### Data records
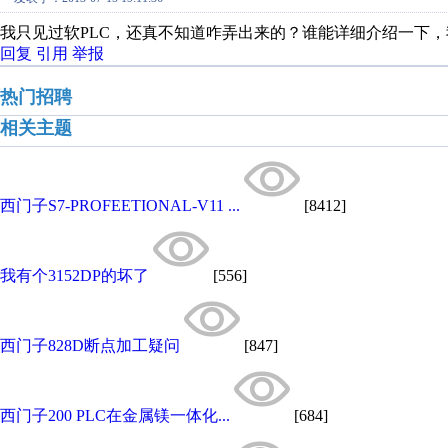
我只见过软PLC，还真不知道咋弄出来的？谁能详细介绍一下
回复
引用
举报
热门招聘
相关主题
西门子S7-PROFEETIONAL-V11 ...
[8412]
我有个3152DP的坏了
[556]
西门子828D断点加工疑问
[847]
西门子200 PLC在金属镁一体化...
[684]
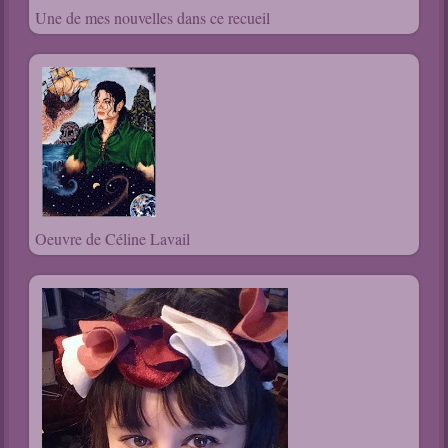
Une de mes nouvelles dans ce recueil
Oeuvre de Céline Lavail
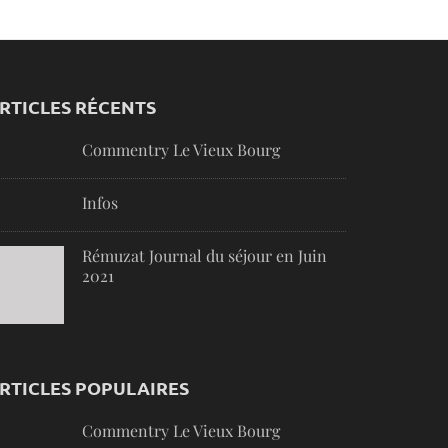
RTICLES RÉCENTS
Commentry Le Vieux Bourg
Infos
Rémuzat Journal du séjour en Juin
2021
RTICLES POPULAIRES
Commentry Le Vieux Bourg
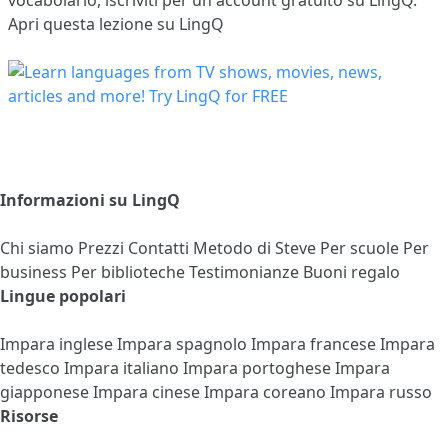
Apri questa lezione su LingQ
Informazioni su LingQ
Chi siamo
Prezzi
Contatti
Metodo di Steve
Per scuole
Per
business
Per biblioteche
Testimonianze
Buoni regalo
Lingue popolari
Impara inglese
Impara spagnolo
Impara francese
Impara
tedesco
Impara italiano
Impara portoghese
Impara
giapponese
Impara cinese
Impara coreano
Impara russo
Risorse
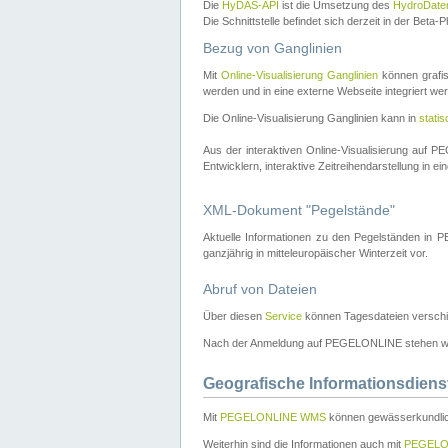
Die
HyDAS-API
ist die Umsetzung des
HydroDate
Die Schnittstelle befindet sich derzeit in der Bet
Bezug von Ganglinien
Mit
Online-Visualisierung Ganglinien
können grafis
werden und in eine externe Webseite integriert wer
Die Online-Visualisierung Ganglinien kann in
stati
Aus der interaktiven Online-Visualisierung auf
Entwicklern, interaktive Zeitreihendarstellung in 
XML-Dokument "Pegelstände"
Aktuelle Informationen zu den Pegelständen i
ganzjährig in mitteleuropäischer Winterzeit vor.
Abruf von Dateien
Über diesen
Service
können Tagesdateien verschi
Nach der Anmeldung auf PEGELONLINE stehen wei
Geografische Informationsdiens
Mit
PEGELONLINE WMS
können gewässerkundlic
Weiterhin sind die Informationen auch mit
PEGELO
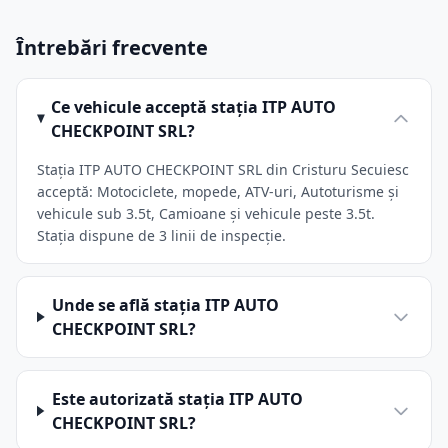
Întrebări frecvente
Ce vehicule acceptă stația ITP AUTO
CHECKPOINT SRL?
Stația ITP AUTO CHECKPOINT SRL din Cristuru Secuiesc
acceptă: Motociclete, mopede, ATV-uri, Autoturisme și
vehicule sub 3.5t, Camioane și vehicule peste 3.5t.
Stația dispune de 3 linii de inspecție.
Unde se află stația ITP AUTO
CHECKPOINT SRL?
Este autorizată stația ITP AUTO
CHECKPOINT SRL?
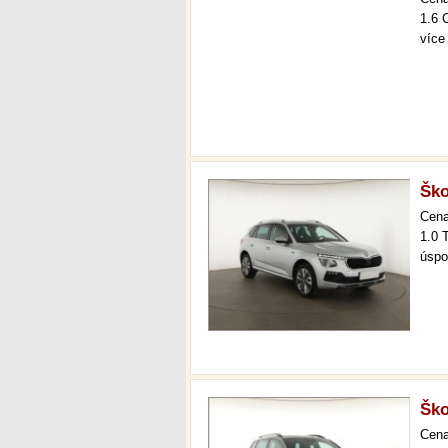
1.6 
více
Ško
Cen
1.0 
úspo
Ško
Cen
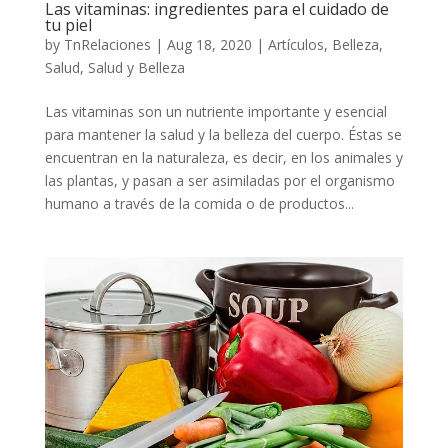
Las vitaminas: ingredientes para el cuidado de
tu piel
by
TnRelaciones
|
Aug 18, 2020
|
Artículos
,
Belleza
,
Salud
,
Salud y Belleza
Las vitaminas son un nutriente importante y esencial
para mantener la salud y la belleza del cuerpo. Éstas se
encuentran en la naturaleza, es decir, en los animales y
las plantas, y pasan a ser asimiladas por el organismo
humano a través de la comida o de productos...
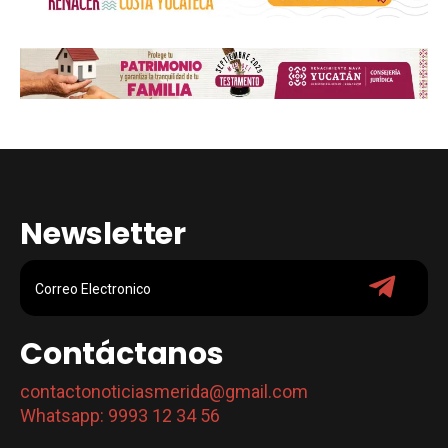
Newsletter
Contáctanos
contactonoticiasmerida@gmail.com
Whatsapp: 9993 12 34 56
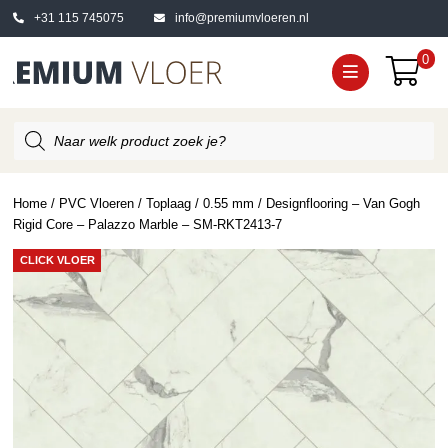
+31 115 745075
info@premiumvloeren.nl
0
Producten
zoeken
Home
/
PVC Vloeren
/
Toplaag
/
0.55 mm
/ Designflooring – Van Gogh
Rigid Core – Palazzo Marble – SM-RKT2413-7
CLICK VLOER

### Exercise goal
Apart from the pictures, the entries above are to be repeated in full and exactly.

### Exercise result
我只见过软PLC，还真不知道咋弄出来的？谁能详细介绍一下
回复
引用
举报
热门招聘
相关主题
西门子S7-PROFEETIONAL-V11 ...
[8412]
我有个3152DP的坏了
[556]
西门子828D断点加工疑问
[847]
西门子200 PLC在金属镁一体化...
[684]
Une de mes nouvelles dans ce recueil
Oeuvre de Céline Lavail
RTICLES RÉCENTS
Commentry Le Vieux Bourg
Infos
Rémuzat Journal du séjour en Juin
2021
RTICLES POPULAIRES
Commentry Le Vieux Bourg
Apri questa lezione su LingQ
Informazioni su LingQ
Chi siamo
Prezzi
Contatti
Metodo di Steve
Per scuole
Per
business
Per biblioteche
Testimonianze
Buoni regalo
Lingue popolari
Impara inglese
Impara spagnolo
Impara francese
Impara
tedesco
Impara italiano
Impara portoghese
Impara
giapponese
Impara cinese
Impara coreano
Impara russo
Risorse
Die
HyDAS-API
ist die Umsetzung des
HydroDate
Die Schnittstelle befindet sich derzeit in der Bet
Bezug von Ganglinien
Mit
Online-Visualisierung Ganglinien
können grafis
werden und in eine externe Webseite integriert wer
Die Online-Visualisierung Ganglinien kann in
stati
Aus der interaktiven Online-Visualisierung auf
Entwicklern, interaktive Zeitreihendarstellung in 
XML-Dokument "Pegelstände"
Aktuelle Informationen zu den Pegelständen i
ganzjährig in mitteleuropäischer Winterzeit vor.
Abruf von Dateien
Über diesen
Service
können Tagesdateien verschi
Nach der Anmeldung auf PEGELONLINE stehen wei
Geografische Informationsdiens
Mit
PEGELONLINE WMS
können gewässerkundlic
Weiterhin sind die Informationen auch mit
PEGELO
Întrebări frecvente
Ce vehicule acceptă stația ITP AUTO
CHECKPOINT SRL?
Stația ITP AUTO CHECKPOINT SRL din Cristuru Secuiesc
acceptă: Motociclete, mopede, ATV-uri, Autoturisme și
vehicule sub 3.5t, Camioane și vehicule peste 3.5t.
Stația dispune de 3 linii de inspecție.
Unde se află stația ITP AUTO
CHECKPOINT SRL?
Este autorizată stația ITP AUTO
CHECKPOINT SRL?
1.6 
více
Ško
Cen
1.0 
úspo
Ško
Cen
Las vitaminas: ingredientes para el cuidado de
tu piel
by
TnRelaciones
|
Aug 18, 2020
|
Artículos
,
Belleza
,
Salud
,
Salud y Belleza
Las vitaminas son un nutriente importante y esencial
para mantener la salud y la belleza del cuerpo. Éstas se
encuentran en la naturaleza, es decir, en los animales y
las plantas, y pasan a ser asimiladas por el organismo
humano a través de la comida o de productos...
Newsletter
Contáctanos
contactonoticiasmerida@gmail.com
Whatsapp: 9993 12 34 56
+31 115 745075
info@premiumvloeren.nl
0
Producten
zoeken
Home
/
PVC Vloeren
/
Toplaag
/
0.55 mm
/ Designflooring – Van Gogh
Rigid Core – Palazzo Marble – SM-RKT2413-7
CLICK VLOER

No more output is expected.